Addressing Critical Treatment Gaps
The FDA's proactive label update comes as healthcare providers face mounting challenges in cholesterol management. Up to 80% of atherosclerotic cardiovascular disease (ASCVD) patients in the US struggle to reach the guideline-recommended LDL cholesterol target of less than 70 mg/dL. This treatment gap has become increasingly urgent following the latest 2025 ACC/AHA Joint Committee Clinical Practice Guideline for the Management of Patients with Acute Coronary Syndromes, which recommends more aggressive treatment approaches.
"This first-line label update reinforces Leqvio's proven ability to effectively lower LDL-C, a critical risk factor for heart disease," said Victor Bultó, President, US, Novartis. "With this new indication enabling Leqvio's use as monotherapy along with diet and exercise, we now have the potential to help even more patients achieve their LDL-C lowering goals earlier in their treatment journey."
Real-World Evidence Supports Early Intervention
Supporting data for the expanded indication comes from the V-INITIATE trial, which demonstrated the clinical value of early Leqvio intervention in real-world settings. The 12-month Phase IIIb study evaluated 450 ASCVD patients who failed to reach LDL cholesterol goals on maximally tolerated statin therapy alone.
Results showed that patients receiving Leqvio experienced significant LDL cholesterol reductions compared to usual care (60% vs. 7%, respectively; p<0.001). Notably, four in five patients receiving Leqvio achieved the guideline-recommended LDL cholesterol goal of less than 70 mg/dL compared to just one in five patients receiving usual care (81.8% vs. 22.2%, respectively; p<0.001).
"V-INITIATE evaluated a solution to the important challenge seen in clinical practice of too many patients with ASCVD not achieving guideline-recommended LDL-C goal on statins alone and effective non-statin therapies being markedly underutilized," said Michael Koren, M.D., Medical Director and CEO of Jacksonville Center for Clinical Research, and the primary investigator of the study.
Unique Dosing Advantage
Leqvio's twice-yearly, healthcare provider-administered dosing schedule distinguishes it from daily oral therapies. After an initial dose and another at three months, patients receive injections every six months. This approach may help address treatment adherence challenges that commonly plague cholesterol management.
The V-INITIATE study reinforced this advantage, showing that patients receiving healthcare provider-administered Leqvio maintained adherence to existing lipid-lowering therapy. The discontinuation rate of background statin therapy did not differ significantly between the Leqvio and usual care arms (5.8% vs. 16.7%, respectively).

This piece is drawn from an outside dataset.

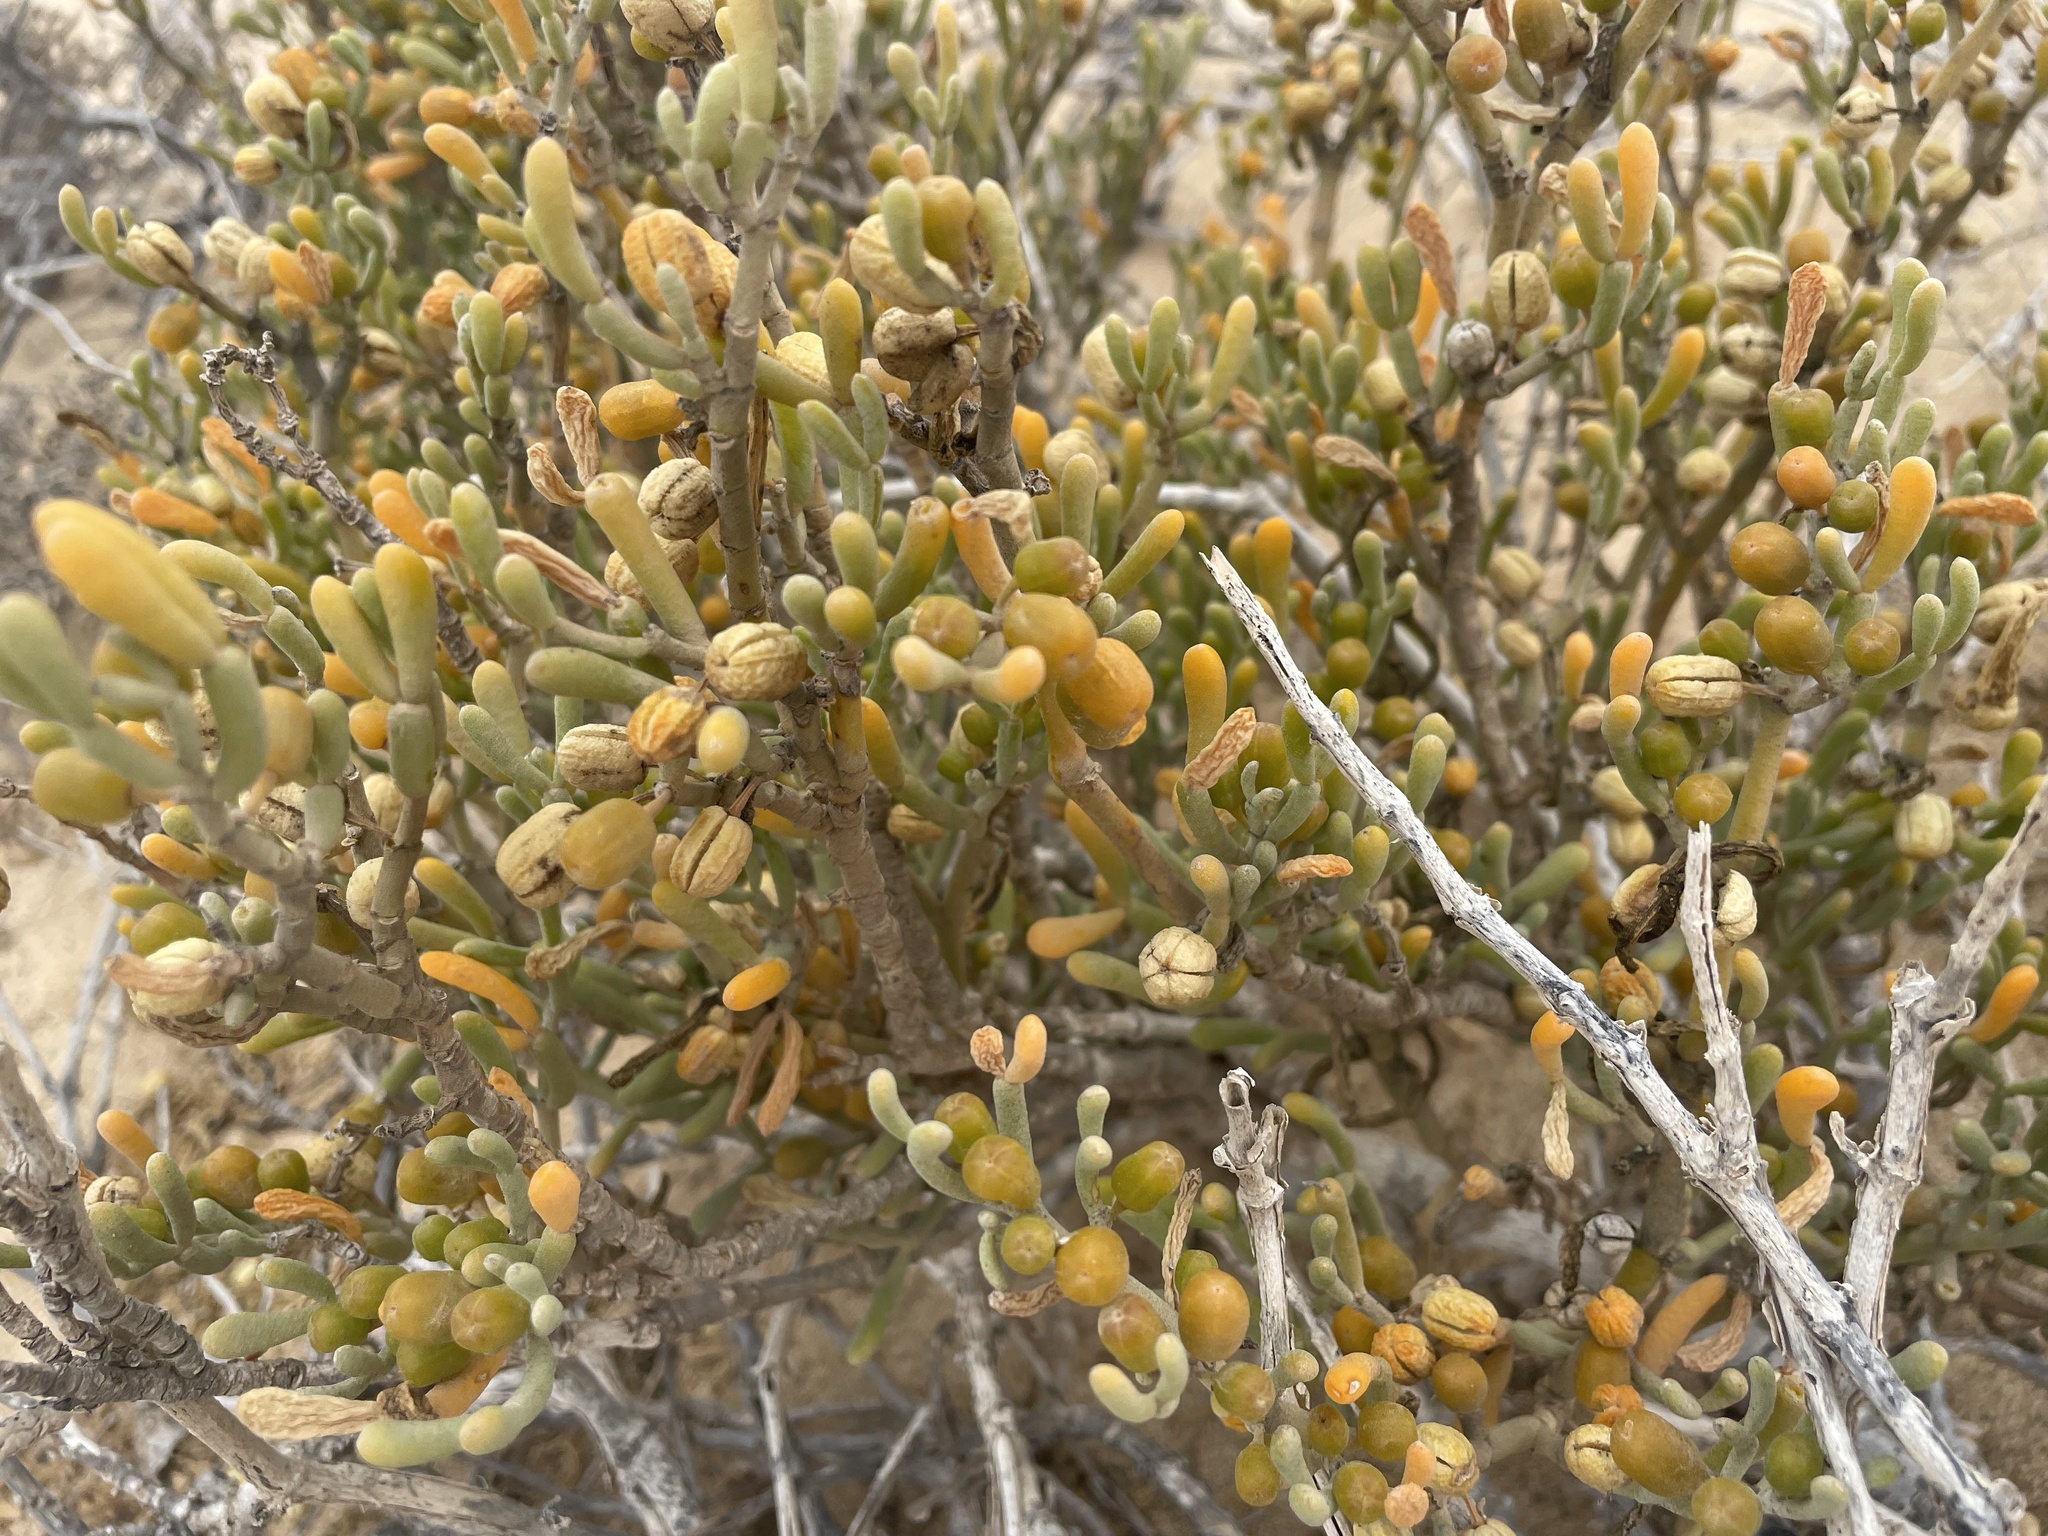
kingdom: Plantae
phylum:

Safety Profile Remains Consistent
The safety results from V-INITIATE aligned with findings from pivotal Phase III clinical trials and long-term open-label extension trials ORION-3 and ORION-8, which demonstrated sustained safety for up to six years of treatment. The most common side effects include injection site reactions (including pain, redness, and rash), arthralgia (joint pain), and bronchitis.
Expanding Treatment Paradigm
The label update also includes terminology refinements, replacing "primary hyperlipidemia" with the more specific term "hypercholesterolemia" throughout the prescribing information to more accurately focus on LDL cholesterol reduction.

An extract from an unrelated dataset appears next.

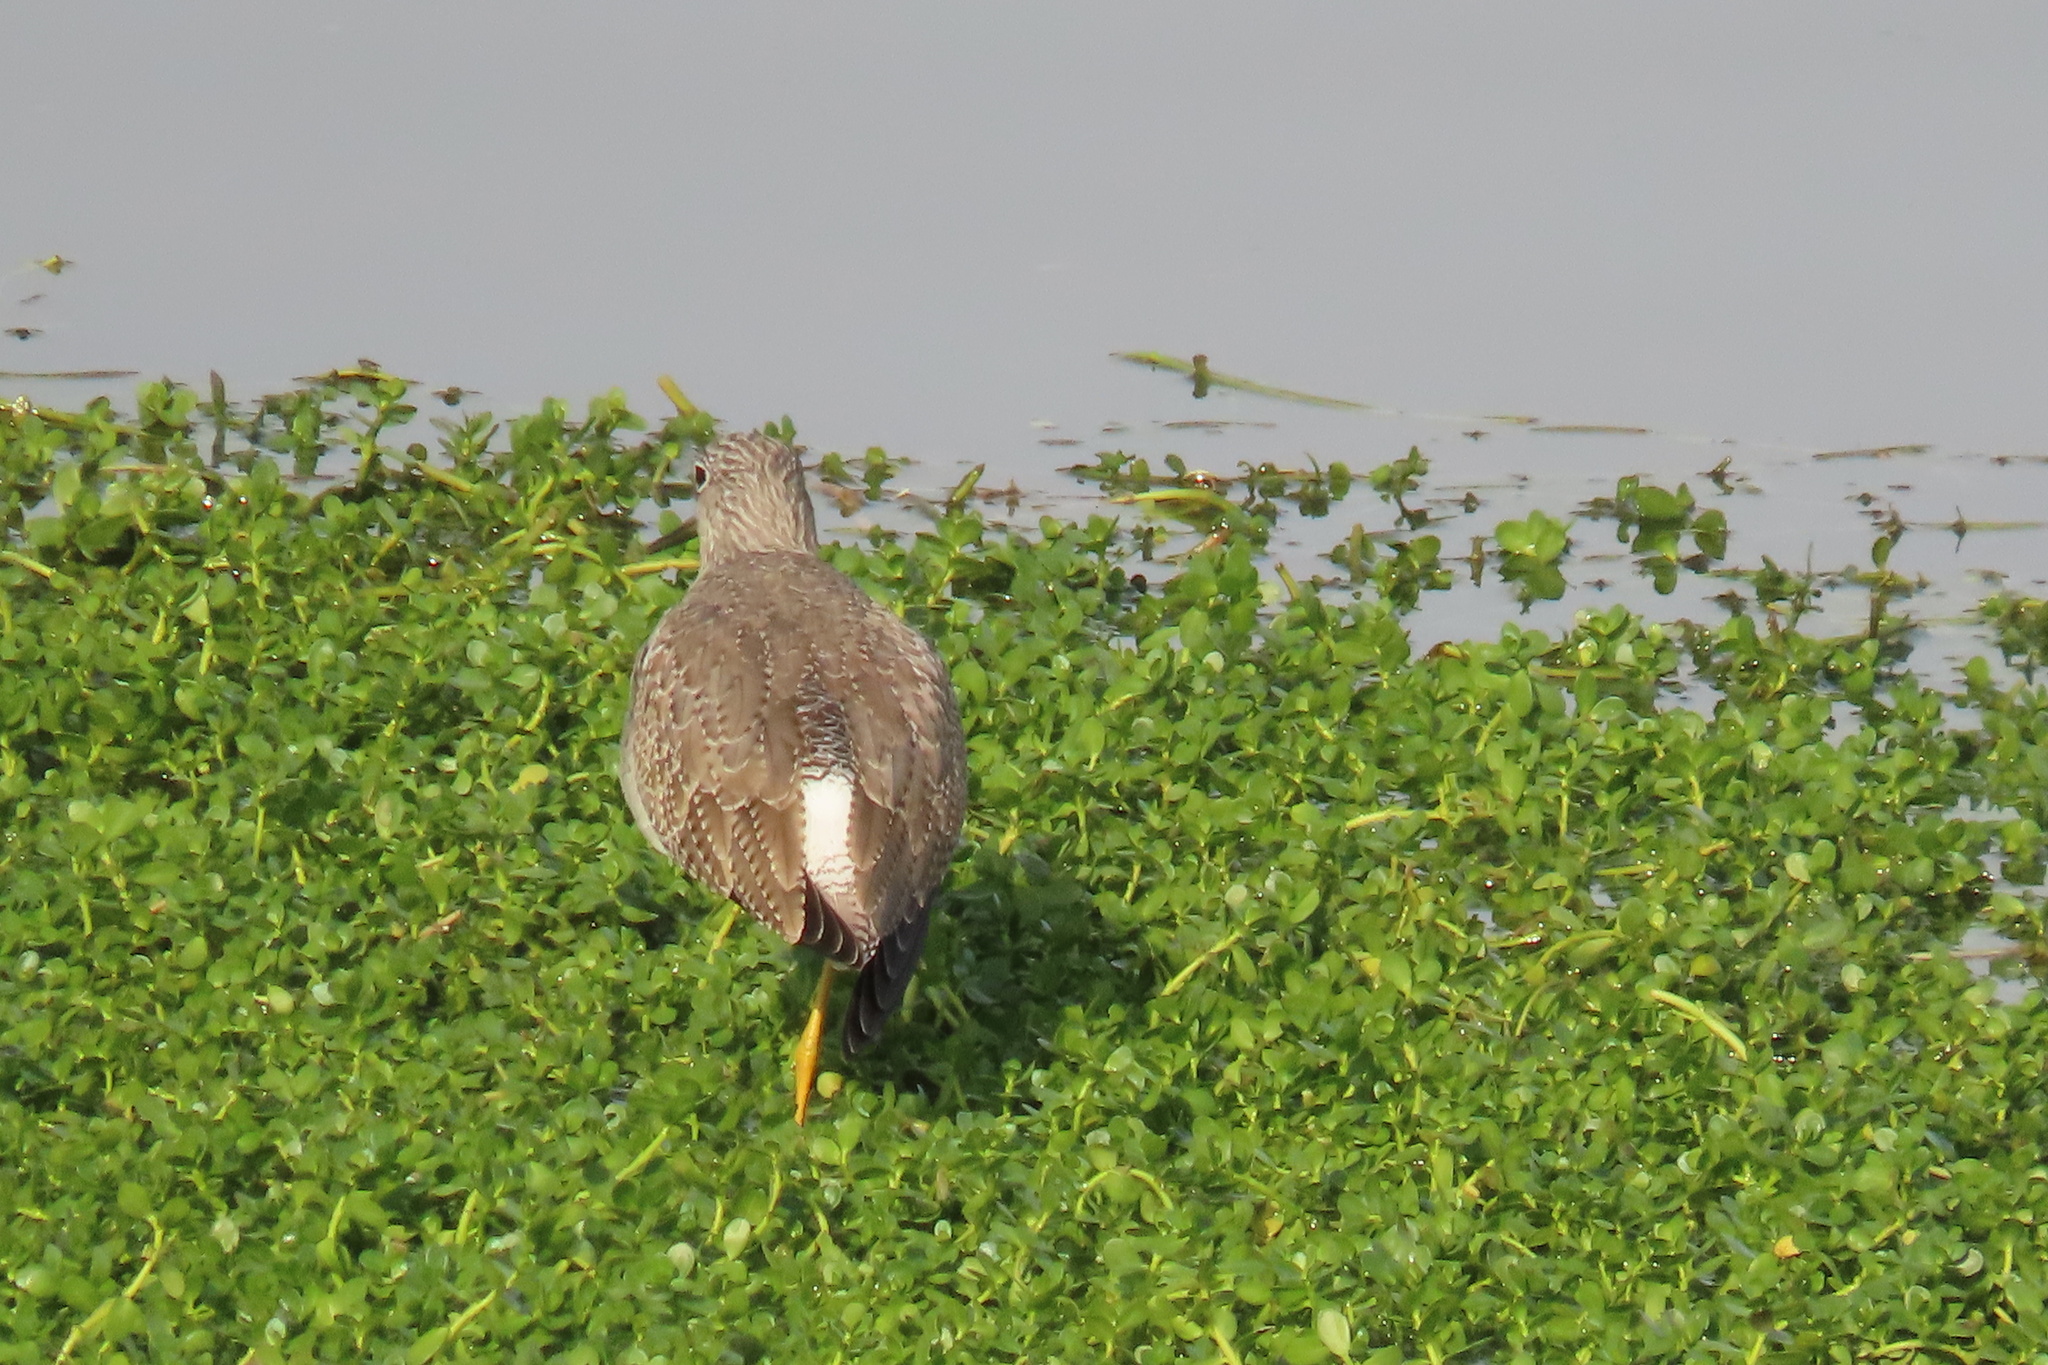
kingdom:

"The data from V-INITIATE illustrate that earlier initiation of innovative non-statin therapies, like Leqvio, presents a real opportunity to do better for ASCVD patients and improve the way we approach LDL-C lowering," said David Soergel, M.D., Global Head of Cardiovascular, Renal and Metabolic Drug Development at Novartis.

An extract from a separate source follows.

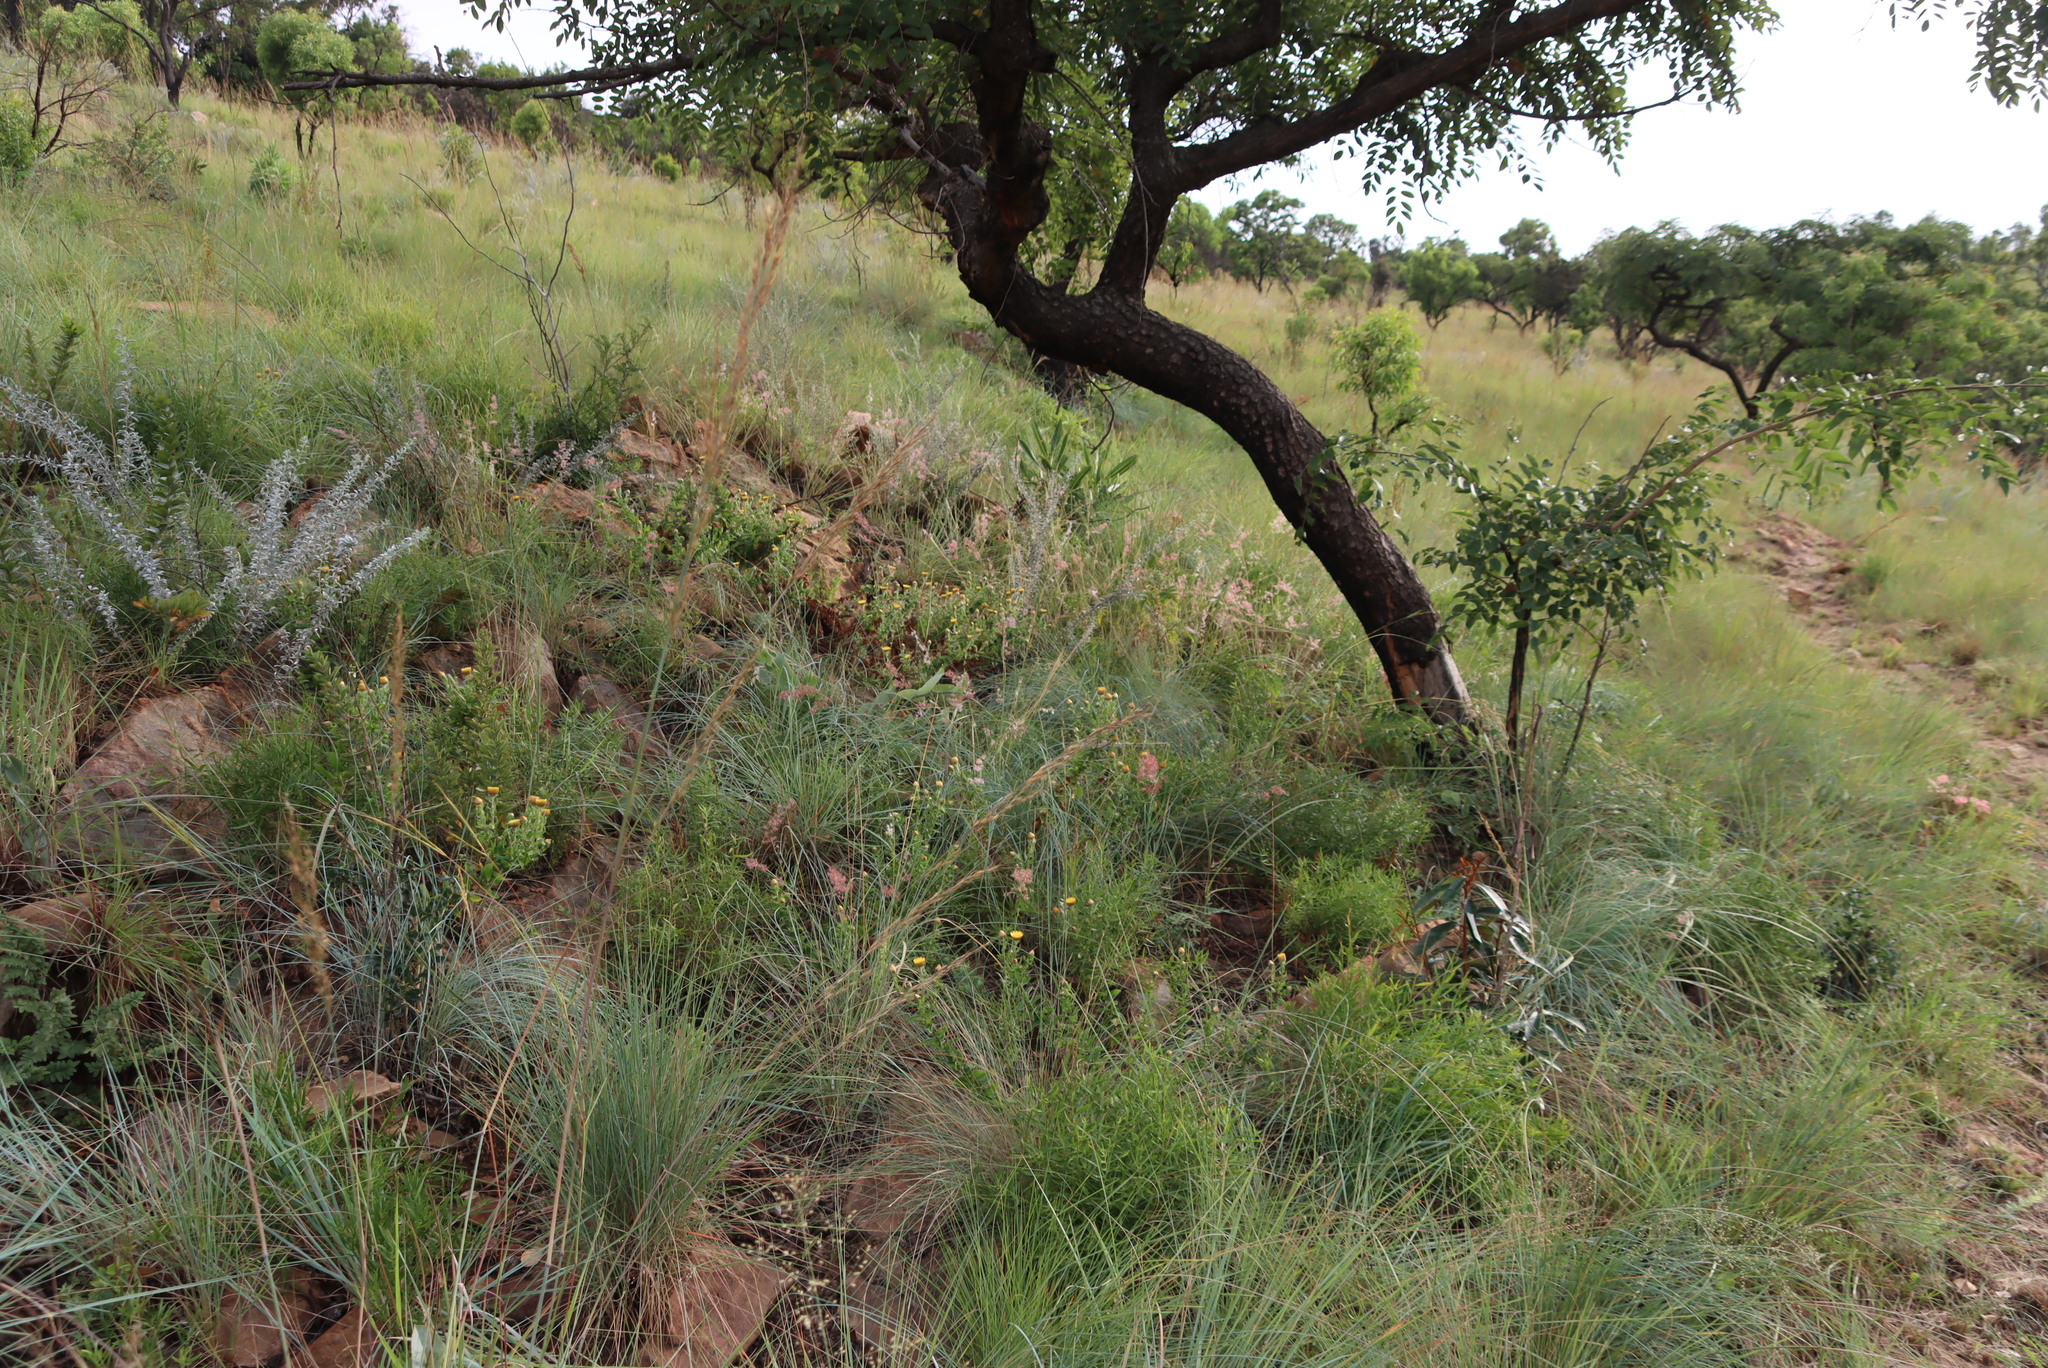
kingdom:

Leqvio represents the first and only small interfering RNA (siRNA) therapy approved to lower LDL cholesterol and is currently approved in over 90 countries, including the US, EU, Japan, and China. The therapy was developed under a license and collaboration agreement with Alnylam Pharmaceuticals, a leader in RNAi therapeutics.
The V-INITIATE trial forms part of VictORION, Novartis' comprehensive clinical program for Leqvio comprising more than 30 trials enrolling over 60,000 patients across more than 50 countries worldwide, designed to establish the therapy's benefits across diverse patient populations and clinical scenarios.